North Korea's Foreign Ministry said the country's military and the public stood ready to safeguard its regime even if it meant fighting an all-out war.
Pyongyang's official media said its military was not bluffing.
"The Korean People's Army (KPA) front-line large combined units entered into a wartime state all at once, fully armed to launch surprise operations, and wound up their preparedness for action," the North's official Korean Central News Agency was reported as saying by South Korean Yonhap News Agency.
The deputy North Korean ambassador to the United Nations, An Myong Hun, reiterated Pyongyang's threat of "strong military counter-action" if the South Korean broadcasts did not stop by 5:30 p.m. on Saturday, local time.
An also told reporters North Korea had asked the 15-member United Nations Security Council to hold an urgent meeting on the situation.
United Nations Secretary-General Ban Ki-moon appealed for the Koreas not to take any action that could further aggravate tensions, but diplomats said there had been no discussion among Security Council members about holding a meeting.
South Korea rejected the ultimatum that it halt anti-Pyongyang broadcasts by the Saturday evening deadline.
It began blasting anti-North propaganda over the Demilitarized Zone (DMZ) separating the countries on Aug. 10, resuming a tactic both sides had stopped in 2004, a few days after landmines wounded two South Korean soldiers along the DMZ.

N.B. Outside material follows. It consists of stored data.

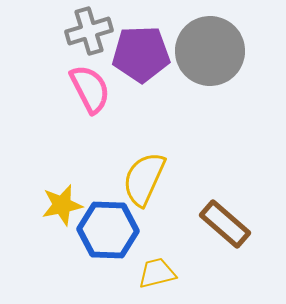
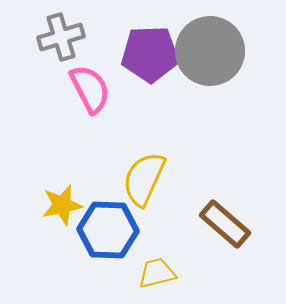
gray cross: moved 28 px left, 6 px down
purple pentagon: moved 9 px right
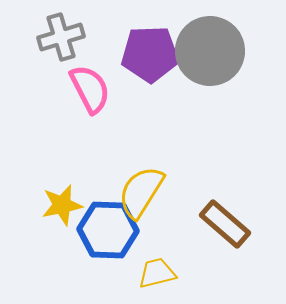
yellow semicircle: moved 3 px left, 13 px down; rotated 8 degrees clockwise
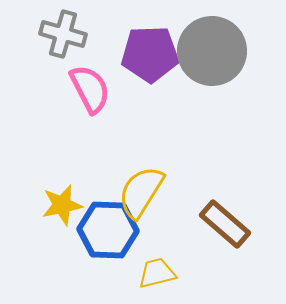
gray cross: moved 2 px right, 3 px up; rotated 33 degrees clockwise
gray circle: moved 2 px right
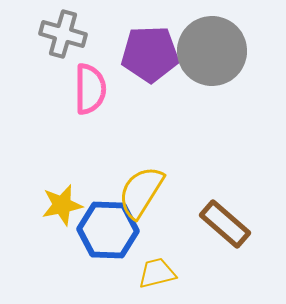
pink semicircle: rotated 27 degrees clockwise
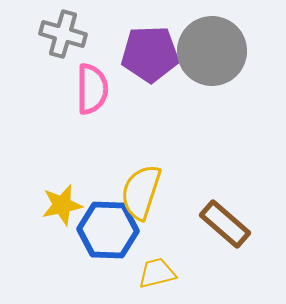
pink semicircle: moved 2 px right
yellow semicircle: rotated 14 degrees counterclockwise
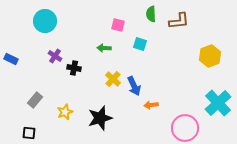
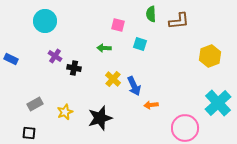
gray rectangle: moved 4 px down; rotated 21 degrees clockwise
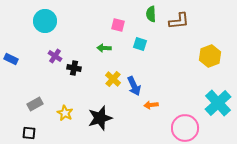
yellow star: moved 1 px down; rotated 21 degrees counterclockwise
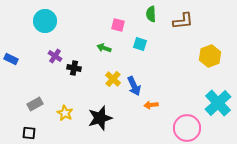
brown L-shape: moved 4 px right
green arrow: rotated 16 degrees clockwise
pink circle: moved 2 px right
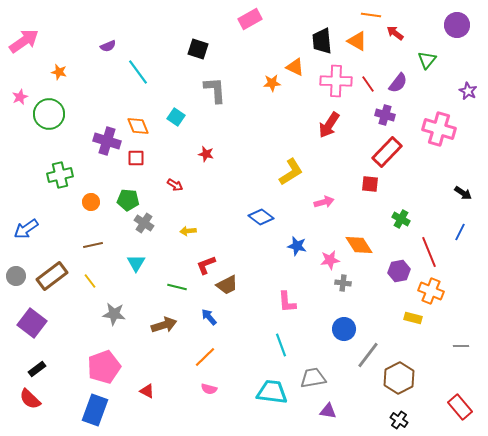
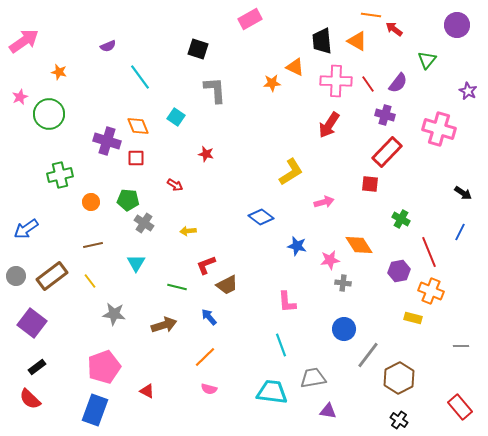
red arrow at (395, 33): moved 1 px left, 4 px up
cyan line at (138, 72): moved 2 px right, 5 px down
black rectangle at (37, 369): moved 2 px up
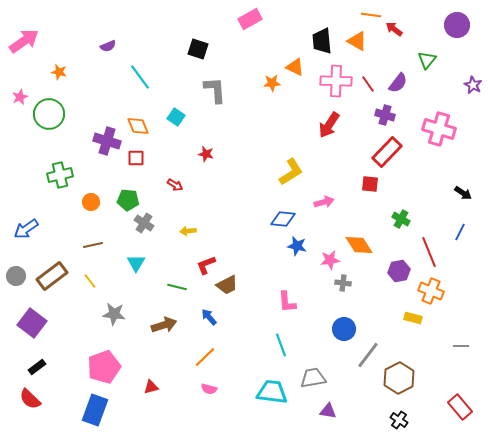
purple star at (468, 91): moved 5 px right, 6 px up
blue diamond at (261, 217): moved 22 px right, 2 px down; rotated 30 degrees counterclockwise
red triangle at (147, 391): moved 4 px right, 4 px up; rotated 42 degrees counterclockwise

North Korea resumed its own broadcasts on Monday and on Thursday, according to Seoul, launched four artillery shells into South Korea in apparent protest at loudspeaker broadcasts. The South fired back 29 artillery rounds. Pyongyang accused the South of inventing a pretext to fire into the North.
The United States, which has 28,500 military personnel based in South Korea, said it had resumed its annual joint military exercises there after a temporary halt to coordinate with Seoul over the shelling from North Korea.
The annual exercise, code-named Ulchi Freedom Guardian, began on Monday and runs until next Friday.
North Korea regularly condemns the maneuvers as a preparation for war and in the past has fired rockets into the sea while they proceeded.
South Korean Vice Defense Minister Baek Seung-joo said his government expected North Korea to fire at some of the 11 sites where Seoul has set up loudspeakers on its side of the DMZ.
China, which remains reclusive North Korea's main economic backer despite diminished political clout to influence Pyongyang, said it was deeply concerned about the escalation of tension and called for calm from both sides.
In Washington, the U.S. assistant secretary of defense for East Asia, David Shear, said the United States was "very concerned" by the North Korean shelling and called on the North "to cease provocations across the DMZ and restore calm to the peninsula."
Since the 1950-53 Korean War ended in a truce, not a peace treaty, Pyongyang and Seoul have often exchanged threats, and dozens of soldiers have been killed in clashes, yet the two sides have always pulled back from a return to all-out war.
Both sides reported no casualties or damage in their territory from the latest incidents, indicating that the exchanges this time were just warning shots.